▶ **Task statement**:
Beginning with the first entry, restate the data word for word and leave out the images.

▶ **Data**:
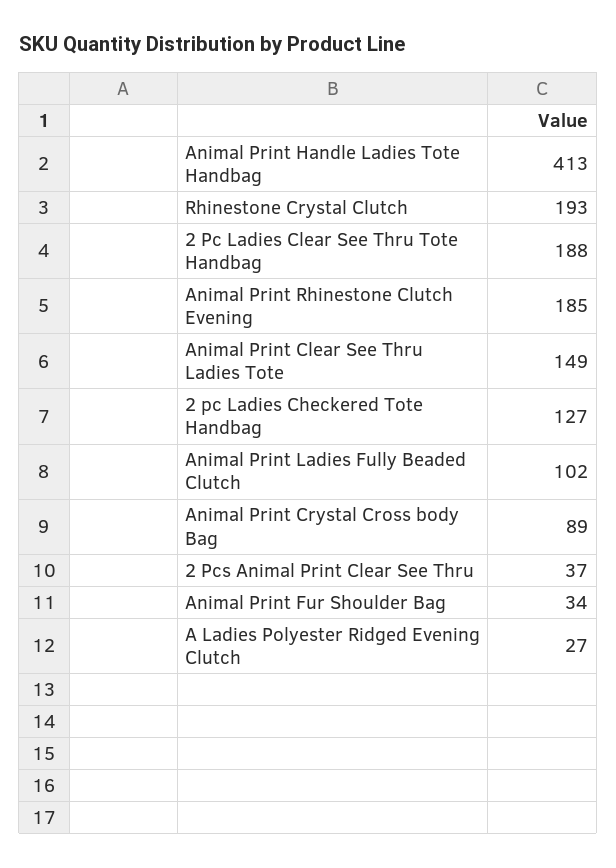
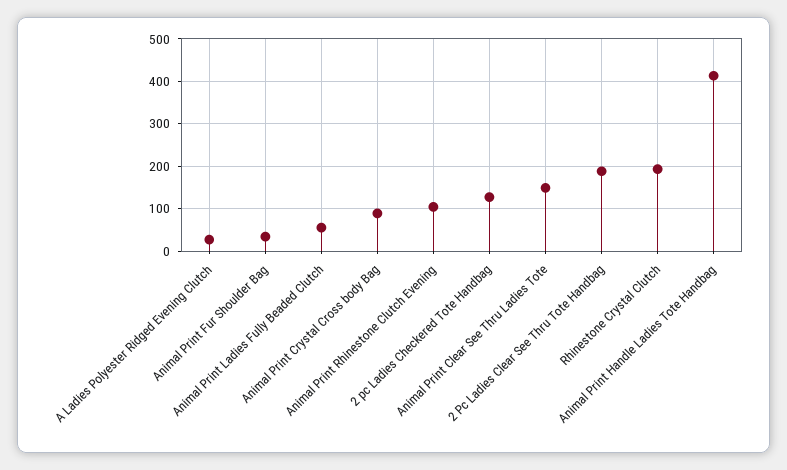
  {
    "Animal Print Handle Ladies Tote Handbag": 413,
    "Rhinestone Crystal Clutch": 193,
    "2 Pc Ladies Clear See Thru Tote Handbag": 188,
-   "Animal Print Rhinestone Clutch Evening": 185,
+   "Animal Print Rhinestone Clutch Evening": 100,
    "Animal Print Clear See Thru Ladies Tote": 149,
    "2 pc Ladies Checkered Tote Handbag": 127,
-   "Animal Print Ladies Fully Beaded Clutch": 102,
+   "Animal Print Ladies Fully Beaded Clutch": 60,
    "Animal Print Crystal Cross body Bag": 89,
-   "2 Pcs Animal Print Clear See Thru": 37,
    "Animal Print Fur Shoulder Bag": 34,
    "A Ladies Polyester Ridged Evening Clutch": 27
  }

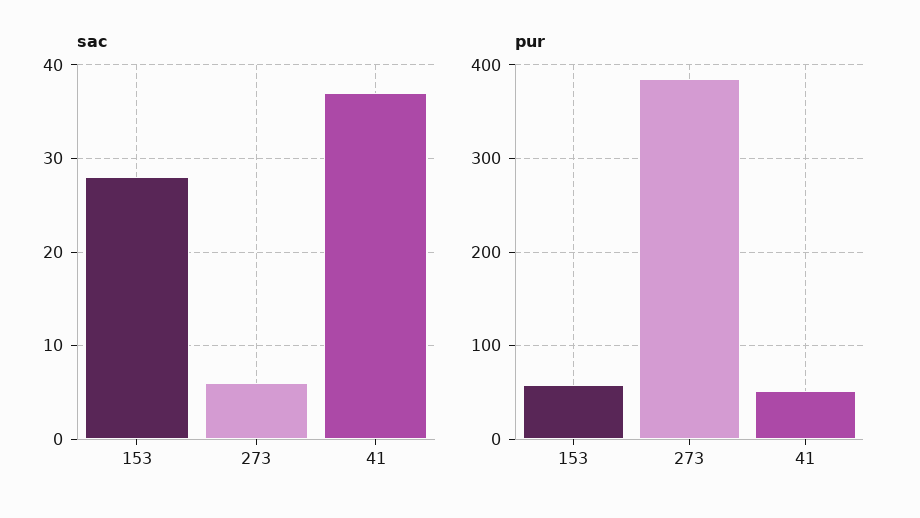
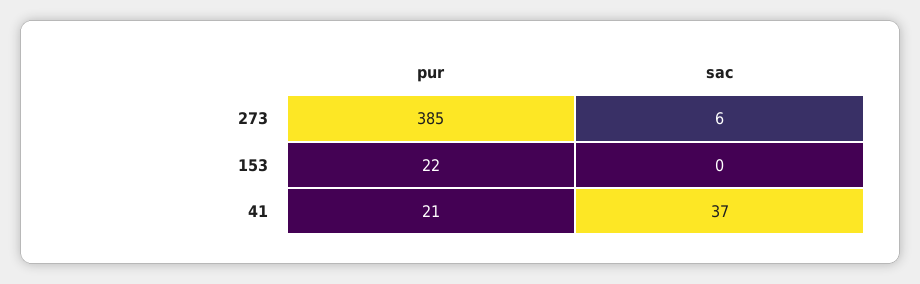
  {
    "sac": {
-     "153": 28,
+     "153": 0,
      "273": 6,
      "41": 37
    },
    "pur": {
-     "153": 60,
+     "153": 22,
      "273": 385,
-     "41": 50
+     "41": 21
    }
  }

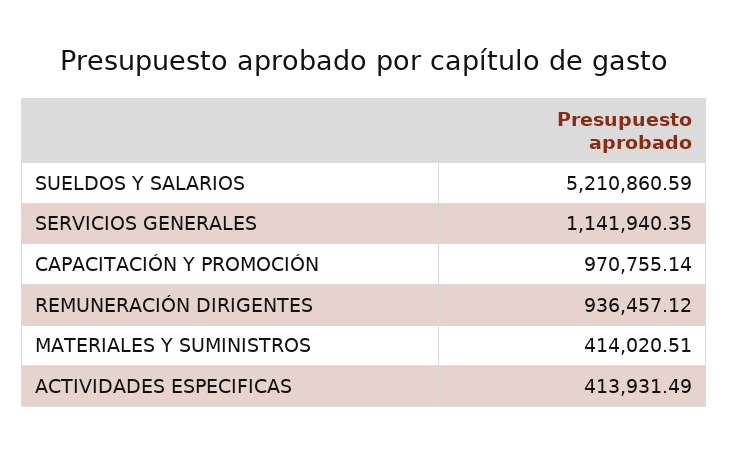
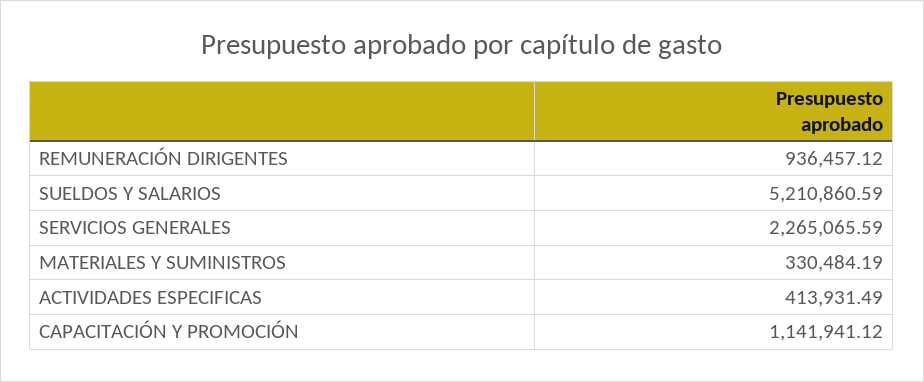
  {
    "SUELDOS Y SALARIOS": 5210860.59,
-   "SERVICIOS GENERALES": 1141940.35,
+   "SERVICIOS GENERALES": 2265065.59,
-   "CAPACITACIÓN Y PROMOCIÓN": 970755.14,
+   "CAPACITACIÓN Y PROMOCIÓN": 1141941.12,
    "REMUNERACIÓN DIRIGENTES": 936457.12,
-   "MATERIALES Y SUMINISTROS": 414020.51,
+   "MATERIALES Y SUMINISTROS": 330484.19,
    "ACTIVIDADES ESPECIFICAS": 413931.49
  }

▶ **Task solution**:
  {
    "Animal Print Handle Ladies Tote Handbag": 413,
    "Rhinestone Crystal Clutch": 193,
    "2 Pc Ladies Clear See Thru Tote Handbag": 188,
-   "Animal Print Rhinestone Clutch Evening": 185,
+   "Animal Print Rhinestone Clutch Evening": 100,
    "Animal Print Clear See Thru Ladies Tote": 149,
    "2 pc Ladies Checkered Tote Handbag": 127,
-   "Animal Print Ladies Fully Beaded Clutch": 102,
+   "Animal Print Ladies Fully Beaded Clutch": 60,
    "Animal Print Crystal Cross body Bag": 89,
-   "2 Pcs Animal Print Clear See Thru": 37,
    "Animal Print Fur Shoulder Bag": 34,
    "A Ladies Polyester Ridged Evening Clutch": 27
  }

  {
    "sac": {
-     "153": 28,
+     "153": 0,
      "273": 6,
      "41": 37
    },
    "pur": {
-     "153": 60,
+     "153": 22,
      "273": 385,
-     "41": 50
+     "41": 21
    }
  }

  {
    "SUELDOS Y SALARIOS": 5210860.59,
-   "SERVICIOS GENERALES": 1141940.35,
+   "SERVICIOS GENERALES": 2265065.59,
-   "CAPACITACIÓN Y PROMOCIÓN": 970755.14,
+   "CAPACITACIÓN Y PROMOCIÓN": 1141941.12,
    "REMUNERACIÓN DIRIGENTES": 936457.12,
-   "MATERIALES Y SUMINISTROS": 414020.51,
+   "MATERIALES Y SUMINISTROS": 330484.19,
    "ACTIVIDADES ESPECIFICAS": 413931.49
  }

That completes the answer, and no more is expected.